Quatre témoignages pour évoquer quatre époques
À la demande du maire, quatre grands témoins ont raconté « leur » Castillon. Dépeignant quatre époques bien différentes.
✏ Jean Raybaut :
« Je n’ai pas connu le premier village mais j’en ai souvent et longtemps entendu parler. Tous mes ancêtres y sont nés et y ont vécu », introduit le félibre, racontant qu’un matin, sa grand-mère a été réveillée par des secousses. « Elle a eu l’étrange sensation de voir les étoiles depuis son lit. On lui apprit plus tard qu’il y avait eu un tremblement de terre. » Qui impliqua un premier déplacement. « Le village était en ruine mais pas totalement détruit », glisse Jean Raybaut, lui qui a bien connu le deuxième. «Les rares véhicules qui entraient attiraient l’attention de tous. Le silence habituel changeait quand il y avait de la neige. Cela nous plaisait beaucoup », décrit-il, ajoutant dans un sourire que tout le monde était plus ou moins parent. Au point que les mots monsieur ou madame n’existaient pas. « Dans ce village, on ne parlait pas français, on parlait le castillonais. »
✏ Pierre Dental
Dans le premier village, les constructions sans chaux et sans mortier favorisaient l’irrigation. « Les pentes inhospitalières sont devenues des terres cultivées. » Le règne des pommes de terre, des haricots, du pois chiche, du blé, du seigle. Et même de la vigne. Le paradis pour les chèvres et moutons.
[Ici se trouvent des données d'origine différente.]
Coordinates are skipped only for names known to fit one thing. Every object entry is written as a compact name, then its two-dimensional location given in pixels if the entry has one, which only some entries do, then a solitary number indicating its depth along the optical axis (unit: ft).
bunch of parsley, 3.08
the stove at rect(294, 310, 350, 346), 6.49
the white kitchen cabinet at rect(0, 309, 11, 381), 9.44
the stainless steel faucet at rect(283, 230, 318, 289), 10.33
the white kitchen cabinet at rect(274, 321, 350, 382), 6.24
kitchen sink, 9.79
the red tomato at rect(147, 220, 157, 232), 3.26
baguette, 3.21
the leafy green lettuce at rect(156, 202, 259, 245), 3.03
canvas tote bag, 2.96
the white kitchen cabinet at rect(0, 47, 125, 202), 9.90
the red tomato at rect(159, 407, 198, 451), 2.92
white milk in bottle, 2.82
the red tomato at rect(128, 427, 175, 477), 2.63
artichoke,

Après des siècles de guerre et de changements de domination, Castillon redevient français en 1796. Le 23 février 1887, quatre secousses destructrices surviennent. Les Castillonnais sont contraints à quitter leur maison. « Le département compte huit victimes, tandis qu’en Ligurie, on en dénombre 640. C’est la désolation totale, le village n’est qu’amas de pierres et de gravats. Les rues sont méconnaissables. Les habitants nettoient courageusement. Mais le village est à terre, définitivement vaincu. » Il faut le reconstruire sur un autre emplacement.
✏ Mme Hugues
Le deuxième village naît à la charnière des deux siècles. Il n’y a alors pas d’eau courante. Un semblant de confort s’installe avec l’arrivée de l’électricité au début des années 1900. « L’essentiel provient de l’extérieur grâce aux marchands ambulants. » Bien que déjà très touché à son échelle, Castillon n’échappe pas aux affres de l’histoire française. La Grande guerre emporte ainsi douze Castillonnais. « Un d’entre eux s’est retrouvé dans la glaise du Chemin des dames, un autre est mort sous les obus, un a disparu avec un sous-marin dans le détroit des Dardanelles. D’autres encore meurent sous les gaz. Ceux qui reviennent traînent un sentiment de souffrance et d’injustice » ,expose Mme Hugues, très émue. Le chantier du fort de Castillon démarre en 1930, sur le rocher où se trouvait le premier village. Et c’est bien sa présence qui précipite la destruction du 2e village. « Castillon, qui vient à peine de se reconstruire, subit de nouveau le malheur. » En 1940, l’ouvrage défensif permet de repousser l’assaillant italien. Après l’armistice entre la France et l’Italie, les habitants reviennent au village. Et se tournent encore vers la terre pour survivre. En septembre 43, la Résistance s’organise contre les Allemands. Avec, notamment, un groupe de 26 Sospellois, 8 Castillonnais, 2 Moulinois. De violents combats opposent les forces américaines et canadiennes aux Allemands. « Face à l’impuissance de la force terrestre, le choix se porte sur l’artillerie de marine. Une décision qui scelle le sort du village – victime d’un déluge d’obus. » Les dizaines de Castillonnais qui restaient sont de nouveau évacuées. « Le village est dévasté. Comme un symbole, seule l’église dispose encore de quatre murs. » Une seconde fois, les habitants sont contraints de tout reconstruire.
✏ Alicia Chantreau.
Castillon ne compte plus que 37 habitants. Son précédent emplacement étant devenu inconstructible, Castillon le neuf est bâti 3km plus bas. La renaissance débute en 1946. Le 22 octobre 1951, grâce à l’aide de Beausoleil et de la SBM, un nouveau village voit officiellement le jour dans un style néo provençal. « SaintJulien, le patron du village, donne son nom à la nouvelle église en 1952. » Mais après l’exode lié à la destruction, c’est l’exode rural qui sévit. Le projet « Castillon renouveau » impulse une marche en avant, marquée par l’inauguration des arcades du Serre en 1988. Aujourd’hui, le village compte 416 habitants. Et de nouveaux équipements. Ainsi que des perspectives d’avenir, pourquoi pas, dans la permaculture.